Experimental set-up of the H2S and control biofilter. The positions of the gas sampling points (AD) and the biofilter Sections (1, 2, 3) are shown; P l indicates liquid pump; P a, air pump; S, humidification column

Physical–chemical analyses

Hydrogen sulfide concentrations from 0 to 100 ppmv were measured with a Lifeline II Extractive Gas Detector (Zellweger Analytics, Zaventem, Belgium), having a detection limit of 1 ppmv. Concentrations exceeding 50 ppmv were measured with a Varian 3700 gas chromatograph equipped with a flame photometric detector. A 30-m DB-5 column (J&W Scientific, Folsom, CA) was used with an internal diameter of 0.53 mm and a film thickness of 1.5 μm. Using a Pressure-Lok precision analytical syringe (Alltech Ass., Deerfield, IL) 1-ml gas samples were injected.
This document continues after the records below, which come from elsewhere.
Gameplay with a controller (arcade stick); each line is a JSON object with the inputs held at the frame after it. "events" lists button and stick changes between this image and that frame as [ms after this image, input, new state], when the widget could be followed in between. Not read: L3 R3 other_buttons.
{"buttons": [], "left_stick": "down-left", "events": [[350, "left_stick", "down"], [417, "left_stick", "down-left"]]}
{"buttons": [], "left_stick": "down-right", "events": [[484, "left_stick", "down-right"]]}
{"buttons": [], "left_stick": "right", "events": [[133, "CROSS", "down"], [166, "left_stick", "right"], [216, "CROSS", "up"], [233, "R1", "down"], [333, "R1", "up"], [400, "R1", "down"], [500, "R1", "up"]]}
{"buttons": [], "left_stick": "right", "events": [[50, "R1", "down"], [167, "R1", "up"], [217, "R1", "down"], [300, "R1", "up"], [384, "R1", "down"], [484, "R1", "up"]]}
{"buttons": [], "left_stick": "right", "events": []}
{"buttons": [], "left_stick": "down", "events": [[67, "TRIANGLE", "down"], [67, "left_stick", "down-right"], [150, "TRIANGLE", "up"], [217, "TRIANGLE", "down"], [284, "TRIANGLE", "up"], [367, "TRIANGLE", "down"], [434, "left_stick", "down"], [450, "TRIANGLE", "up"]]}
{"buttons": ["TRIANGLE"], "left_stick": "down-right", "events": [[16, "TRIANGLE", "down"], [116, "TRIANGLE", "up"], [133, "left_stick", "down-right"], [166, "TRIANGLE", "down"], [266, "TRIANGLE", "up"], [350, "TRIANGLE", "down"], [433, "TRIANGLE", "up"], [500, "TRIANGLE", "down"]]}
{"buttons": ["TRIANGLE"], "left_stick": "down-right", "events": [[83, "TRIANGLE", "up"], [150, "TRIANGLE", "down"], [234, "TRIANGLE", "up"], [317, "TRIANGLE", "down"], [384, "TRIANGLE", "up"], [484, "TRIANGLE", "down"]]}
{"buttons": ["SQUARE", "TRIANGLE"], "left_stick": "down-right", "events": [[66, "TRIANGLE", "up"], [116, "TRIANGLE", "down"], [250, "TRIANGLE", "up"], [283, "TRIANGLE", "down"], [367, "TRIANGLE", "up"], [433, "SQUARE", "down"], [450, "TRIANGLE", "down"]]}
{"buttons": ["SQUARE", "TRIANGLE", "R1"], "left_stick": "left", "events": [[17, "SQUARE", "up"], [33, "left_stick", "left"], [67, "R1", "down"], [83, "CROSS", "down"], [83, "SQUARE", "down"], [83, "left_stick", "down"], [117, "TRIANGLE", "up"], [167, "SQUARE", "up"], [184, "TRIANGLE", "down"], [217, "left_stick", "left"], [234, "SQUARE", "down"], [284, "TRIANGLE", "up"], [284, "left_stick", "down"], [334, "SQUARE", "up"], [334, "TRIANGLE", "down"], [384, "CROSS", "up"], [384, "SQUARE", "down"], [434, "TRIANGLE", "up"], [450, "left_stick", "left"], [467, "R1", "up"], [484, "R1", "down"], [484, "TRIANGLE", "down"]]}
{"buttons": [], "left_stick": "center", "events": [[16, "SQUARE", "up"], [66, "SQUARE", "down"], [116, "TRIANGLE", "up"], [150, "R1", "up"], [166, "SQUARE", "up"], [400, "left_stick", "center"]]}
An external standard was prepared by diluting the pure gas.

Analysis of the moisture content and pH was performed as previously described by Sercu et al. (2005a). The pressure drop over the biofilter bed was measured with a Testo 452 electronic pressure probe (Testo, Ternat, Belgium). Total sulfur and extractable sulfate were determined according to the method of Tack et al. (1997), using 1 g of wet compost per analysis. Sulfate amounts in the final solutions were determined with an IC 761 compact ion chromatograph (Metrohm, Herisau, Switzerland) with a metrosep A supp 5 column and a metrosep A 4/5 guard column.

Microbiological analysis

Prior to nucleic acids extraction, a mixed sample of 4×0.5 g compost was taken from the biofilter sections. Nucleic acids were extracted using the slightly modified protocol of Boon et al. (2003) to allow the larger sample size. For this purpose, all reagents were added in four times the required quantities. The crude DNA extract was purified using the Wizard DNA clean-up system (Promega, Madison, WI), while the crude RNA was purified using the RNeasy kit (Qiagen, Venlo, The Netherlands) according to the manufacturer’s instructions.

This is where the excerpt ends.